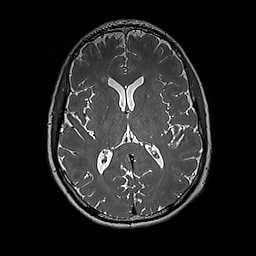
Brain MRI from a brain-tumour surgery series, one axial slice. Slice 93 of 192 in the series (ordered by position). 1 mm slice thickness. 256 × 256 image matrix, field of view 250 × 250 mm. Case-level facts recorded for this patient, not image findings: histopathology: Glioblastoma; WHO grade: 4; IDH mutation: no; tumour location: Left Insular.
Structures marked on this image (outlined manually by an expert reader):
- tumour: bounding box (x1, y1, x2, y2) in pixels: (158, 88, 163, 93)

==================================================

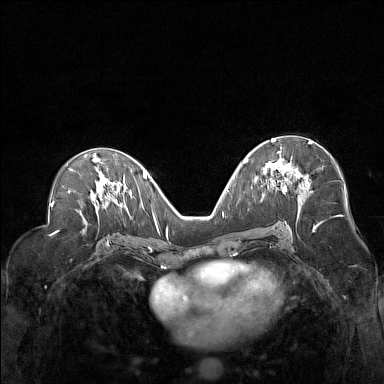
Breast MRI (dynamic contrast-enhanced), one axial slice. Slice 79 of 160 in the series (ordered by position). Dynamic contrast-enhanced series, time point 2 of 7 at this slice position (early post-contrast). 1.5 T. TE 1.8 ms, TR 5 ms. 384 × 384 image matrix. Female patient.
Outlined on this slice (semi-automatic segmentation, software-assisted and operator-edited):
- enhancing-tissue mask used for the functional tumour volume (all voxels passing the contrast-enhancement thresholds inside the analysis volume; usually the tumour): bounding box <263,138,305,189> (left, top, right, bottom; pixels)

==================================================

▶ _Work required_: Every line of the listing that holds the word "matrix" is to be found and copied.

▶ _Answer section_:
Brain MRI from a brain-tumour surgery series, one axial slice. Slice 93 of 192 in the series (ordered by position). 1 mm slice thickness. 256 × 256 image matrix, field of view 250 × 250 mm. Case-level facts recorded for this patient, not image findings: histopathology: Glioblastoma; WHO grade: 4; IDH mutation: no; tumour location: Left Insular.
Breast MRI (dynamic contrast-enhanced), one axial slice. Slice 79 of 160 in the series (ordered by position). Dynamic contrast-enhanced series, time point 2 of 7 at this slice position (early post-contrast). 1.5 T. TE 1.8 ms, TR 5 ms. 384 × 384 image matrix. Female patient.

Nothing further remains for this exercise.